Raw cacao powder is an excellent source of antioxidants. It’s also a good source of protein, potassium and zinc, and a very good source of dietary fiber, iron, magnesium, phosphorus, copper and manganese. We use fair trade, organic cacao powder made by Giddy Yo . You can also use cocoa powder in this recipe. Cacao powder is made from raw cacao beans whereas cocoa powder is made from roasted cacao beans and is also more processed. Cacao powder preserves more of the wonderful nutrients available from the cacao bean!

Coconut oil

This recipe also has coconut oil which nowadays is touted as one of the healthiest oils to consume.  Evidence shows that the fatty acids in coconut oil can encourage your body to burn fat, and they provide quick energy to your body and brain. They also raise HDL (good) cholesterol in your blood, which may help reduce the risk of heart disease.

Stevia

The final ingredient is stevia which is made from the sweet tasting plant itself. Stevia is a great option as a sugar substitute with almost no carbohydrates or calories. There has been extensive research done on stevia and its potential health benefits include its ability to aid in weight loss, lower blood pressure, control diabetes, prevent certain forms of cancer, protect oral health, build strong bones, and skincare.
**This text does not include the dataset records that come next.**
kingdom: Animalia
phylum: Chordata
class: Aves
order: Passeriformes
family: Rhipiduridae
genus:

There are many other sugar substitutes on the market today (egs. xylitol, monk fruit and Splenda) but I’m finding that stevia gets the highest grade. It does have an aftertaste that a lot of people don’t like but I think it wins out over the competition based on my limited research. What we can be mindful of is that there have been no long term studies done on the use of stevia or other many other non-sugar sweeteners, so moderation is always a good idea.

Recipe

Serves: 14

Total Time: 5 minutes preparation, 30 minutes to harden

Ingredients

  • One cup almond butter (substitute or mix any nut butter)
  • 1/2 cup cacao (or cocoa powder)
  • 1/2 cup coconut oil
  • 1/8 to 1/4 teaspoon stevia (to taste)

Directions

  1. In a 2 cup measuring cup, add 1 cup almond butter.
  2. Pour the 1/2 cup of coconut oil over the almond butter.
  3. Add 1/2 cup cacao powder and stevia.
  4. Mix well until smooth.
  5. Pour into ice cube trays or onto a baking sheet with parchment paper and place in refrigerator to harden.  Recipe will fill a large ice cube tray.  Halve the recipe if you have a smaller tray.
  6. Once cool, the cubes can be popped out with a knife or if you use parchment paper you can break your product up into pieces.
  7. Store it in an airtight container and keep refrigerated.

Calories 217 calories | Total Fat 21 grams | Net Carbohydrates 2.5 grams | Fiber 3 grams | Protein 5 grams

* Nutrition data is approximate and is for informational purposes only.